The first phase includes a new fleet maintenance facility, truck wash facilities and utility servicing for future phases of the operations centre.

“I sincerely hope the good citizens of Nanaimo will recognize the necessity of the project and it will pass again,” said Leonard Krog, Nanaimo’s mayor.

The process requires 10 per cent of city taxpayers to sign forms saying they don’t support the project in order for it ‘not’ to move forward.

Bartlett says many taxpayers aren’t aware of it so the process is flawed. He argues the city should instead use a referendum, even though it costs $300,000.

“A much more transparent result and one that will be accepted by the people of Nanaimo,” said Bartlett.

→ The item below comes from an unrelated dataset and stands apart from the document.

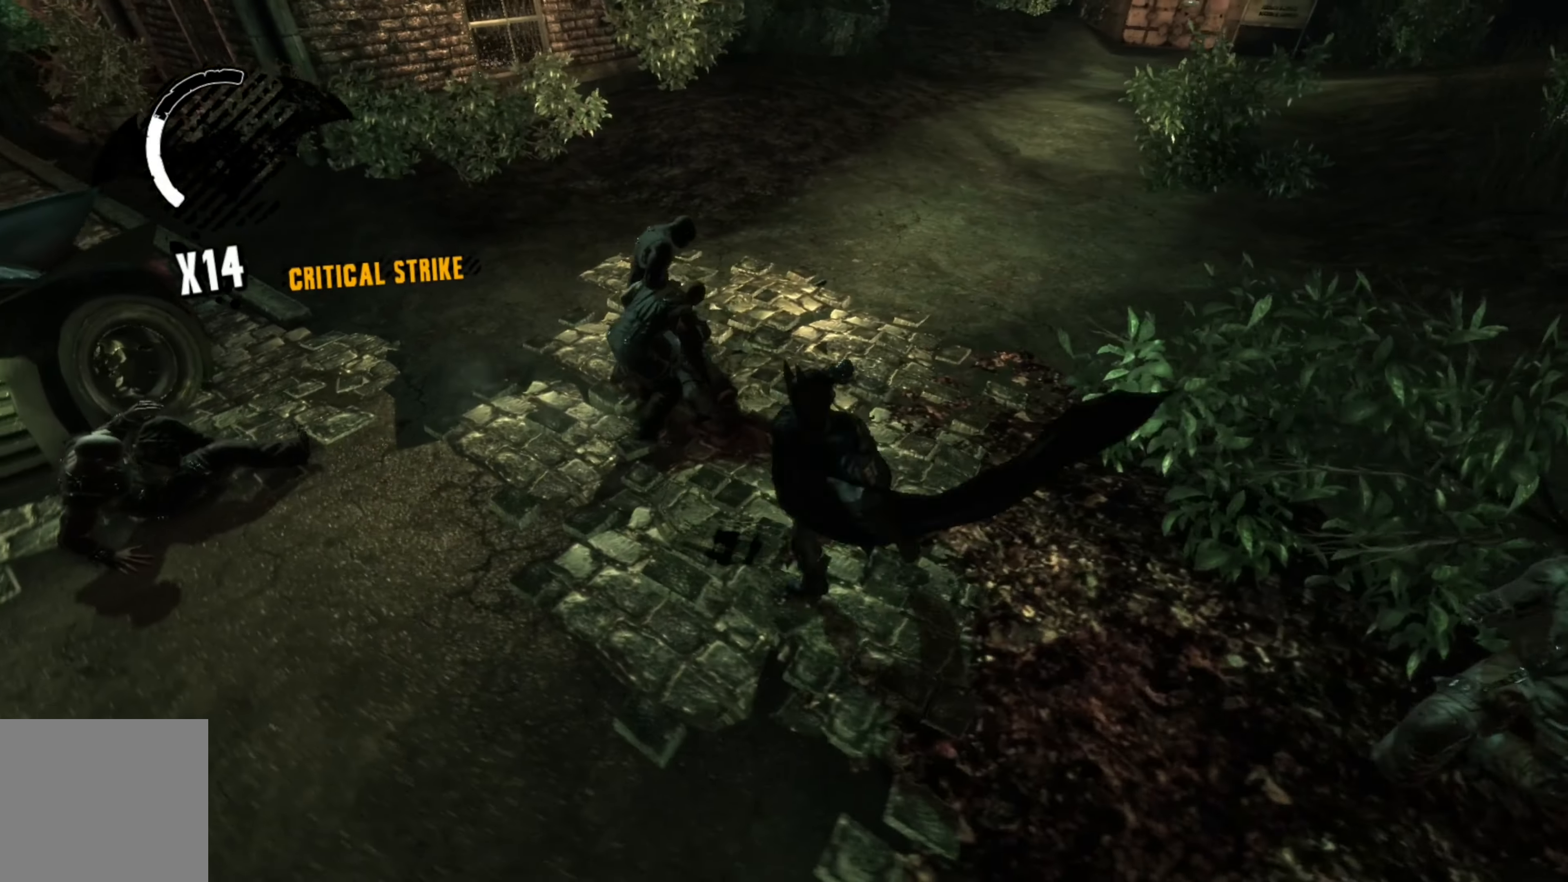
{"buttons": [], "left_stick": "down-left", "right_stick": "center", "events": [[160, "left_stick", "down-right"], [260, "left_stick", "down"], [400, "left_stick", "down-left"]]}
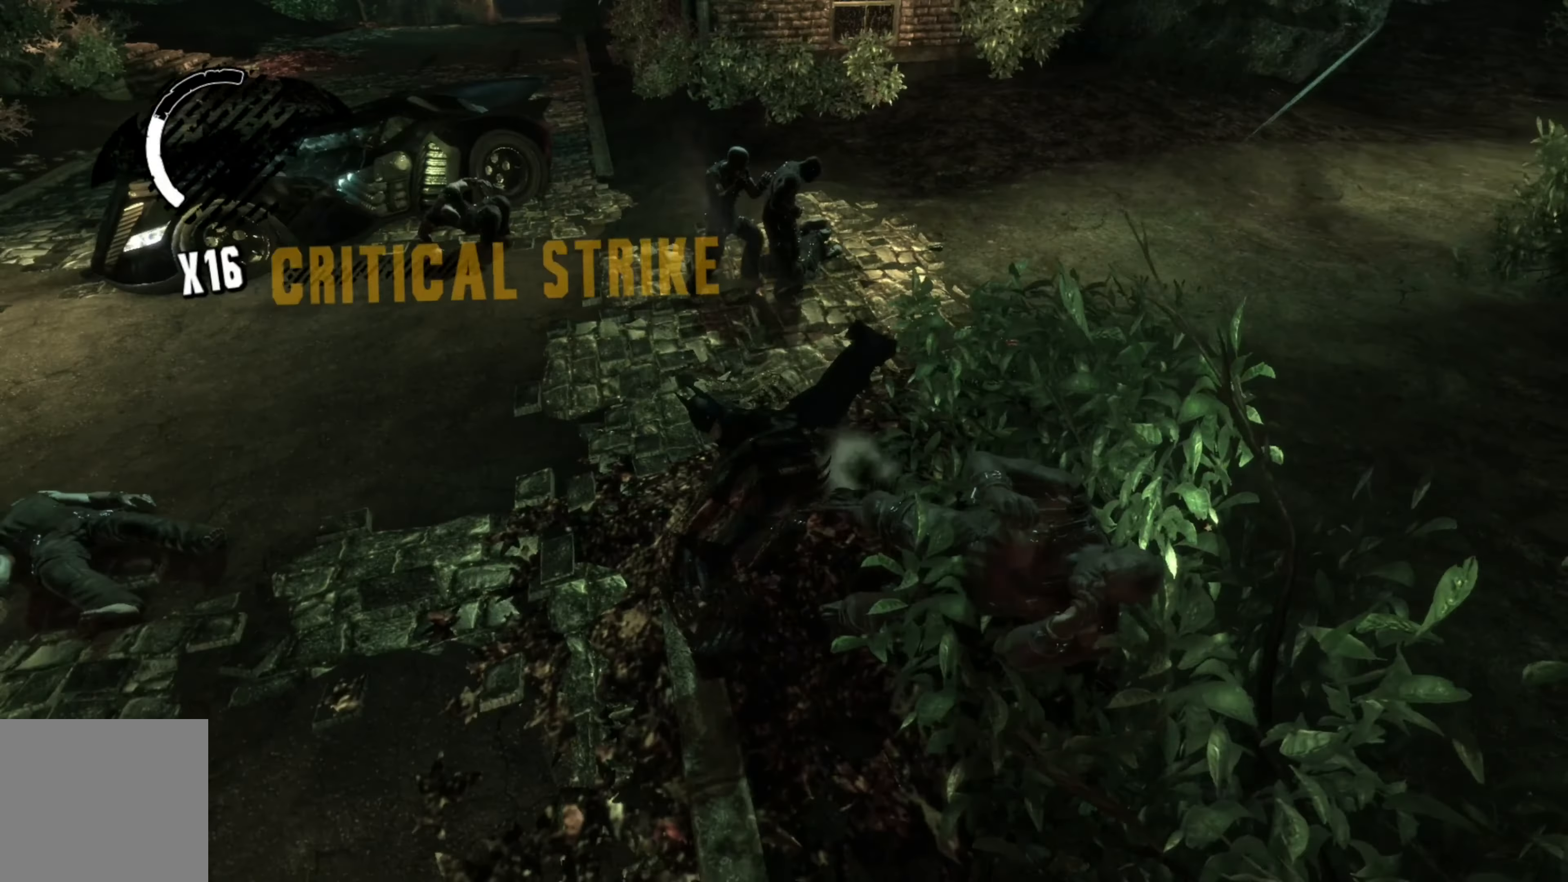
{"buttons": [], "left_stick": "left", "right_stick": "center", "events": [[60, "left_stick", "left"], [220, "X", "down"], [360, "X", "up"]]}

Bartlett say now is not the time for more borrowing in light of inflation and a potential recession.

“I own a house in Nanaimo and I don’t want my taxes to go up any more than the last two significant increases I’ve had to endure,” Bartlett said.

The city says the first phase at current interest rates would cost taxpayers about $9 per $100,000 of assessed value for each year of the 20-year-term, or about $76 for an average $800,000 home annually.

Krog says the current public works facility, built in the 1960s, no longer meets seismic or operational requirements and a new operations centre is not a nice-to-have but a much-needed.

“These are not efficient offices. This is not the way the public gets served and I would hope the public, those who were opposed just in principal will look at this again and realize it’s an important public project,” said Krog.

City council is scheduled to vote on whether to hold another AAP, go to referendum or stop the borrowing altogether at its next meeting on Monday.